Весело Никишке. А конь всё копытами хрупает да фыркает. Ступит иногда с маху на медузу — разбрызгается она по песку, как редкий драгоценный камень. Пусто впереди, пусто назади, пусто слева, пусто справа. Слева море, справа лес. А в лесу что? В лесу вереск да сосны кривые, маленькие, злые, да берёзы такие же. Ещё в лесу ягоды есть сладкие: брусника да черника. И грибы: маслята липкие, рыжики крепкие, сыроежки с плёночкой, с торчащими на шляпках сосновыми иглами. Медведи в лесу ходят и другие звери, а птицы совсем нет, рябки[25] одни тонко перекликаются.
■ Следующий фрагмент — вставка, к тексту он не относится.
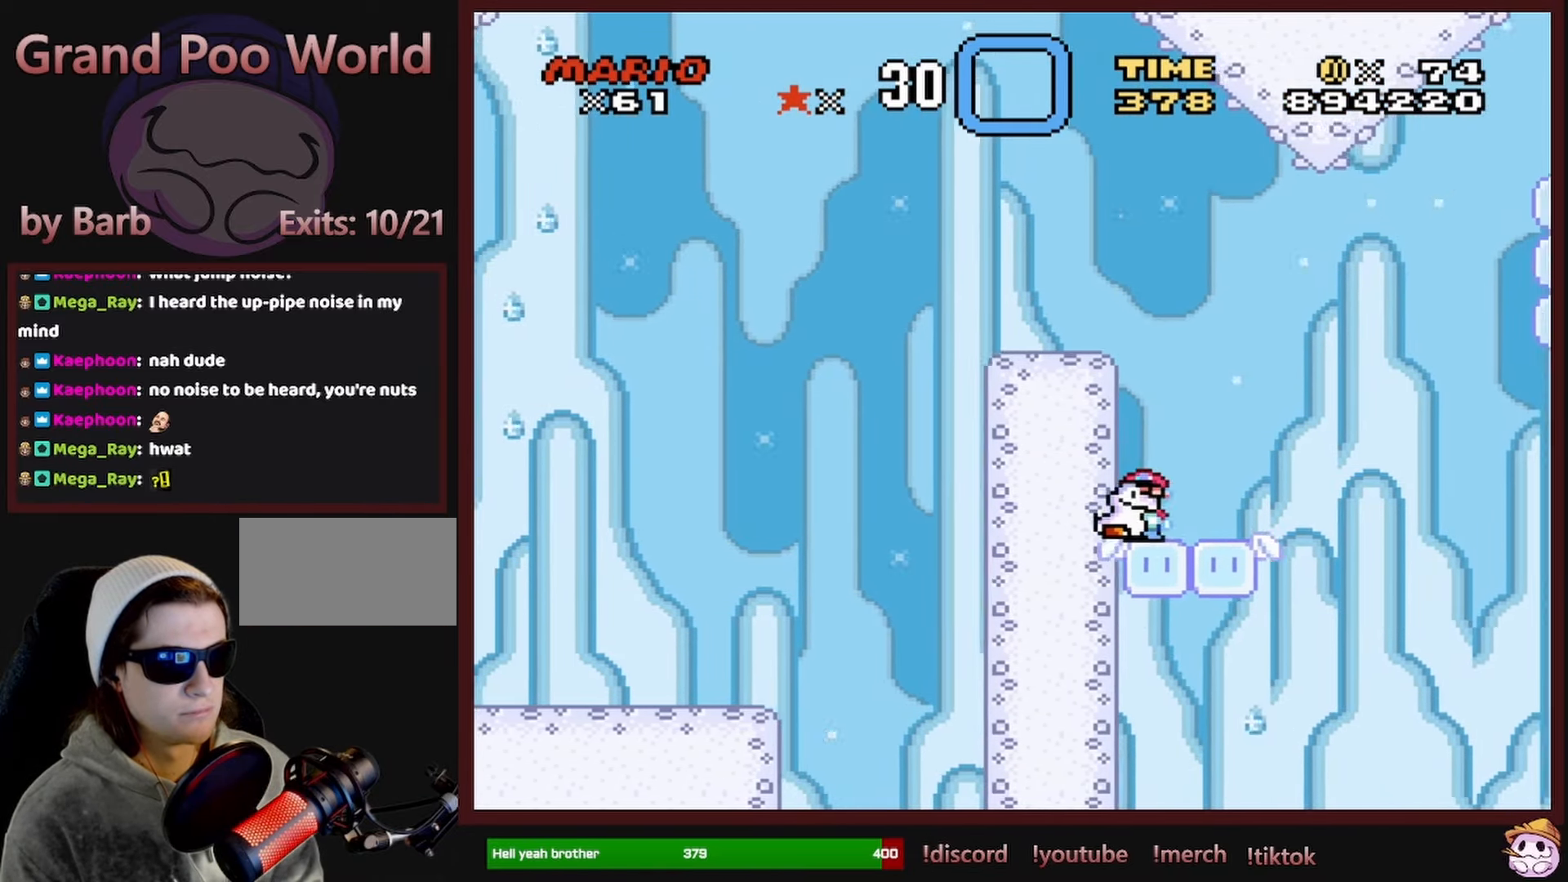
{"buttons": ["A", "X", "DPAD_UP", "DPAD_RIGHT"], "events": [[83, "DPAD_RIGHT", "up"], [183, "DPAD_RIGHT", "down"], [333, "DPAD_UP", "down"], [416, "A", "down"]]}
Дед Созон говорит: «Отлетела чегой-то птица. Бывало, побежишь с пестерём-то в лес, полон пестерь, набьёшь-дак. А ныне отлетела чегой-то птица, бог с ней, совсем ушла!»
Выбегают из лесу в море реки, большие и маленькие. Через большие реки мосты положены. Нюхает конь брёвна, слушает, как внизу вода вызванивает. Ступнёт шаг, шею выгнет, назад оглядывается.
— Но! — скажет Никишка потихоньку.
Конь ещё шагнёт. А звук на таких мостах глухой, и вода внизу тёмная, будто крепкий чай. Все реки из болот выбегают, нету чистой воды, вся такая, и море возле впадения рек швыряет на песок жёлтую пену.
А то чёрное что-то в песок вросло, коряга там или, может, камень тёмный, бугристый. Конь издали ещё заметит, насторчит уши, голову задерёт и вот вбок норовит, боится.
— Ты ужо вбок не ныряй, — говорит коню Никишка. — Это ничего. Это так, дерево росло, да сгнило, да в песок устряло. Вишь, коряга? Вишь, это тебе ничего.
Конь слушает внимательно, кожей передёргивает, фыркает и несёт Никишку дальше, всё вперёд и вперёд. Слушается он Никишку. Его все звери слушаются.
Вот и горы пошли. Высокие, чёрные, стеной в море обрываются. На обрывах сосенки да берёзки корявые лепятся, смотрят в море, ждут горя. А внизу осыпь каменная: камень воду лезет пить. Много камня, громоздко очень. Конь всё осторожнее идёт, принюхивается, выбирает, куда ногу поставить. Шёл, шёл и упёрся, стал, ни вперёд, ни назад, ни вбок — никуда. Слезает долой[26] Никишка, коня берёт за повод, шагает по мокрым камням. Вытягивает конь шею, прижимает уши, скачет за Никишкой, приседает, щёлкают подковы, дрожат ноги. А под ноги ему накатываются со звоном волны. «Шшшшу!» — набегают. «Сесс!» — откатываются. «Шшшшу!» — снова набегают…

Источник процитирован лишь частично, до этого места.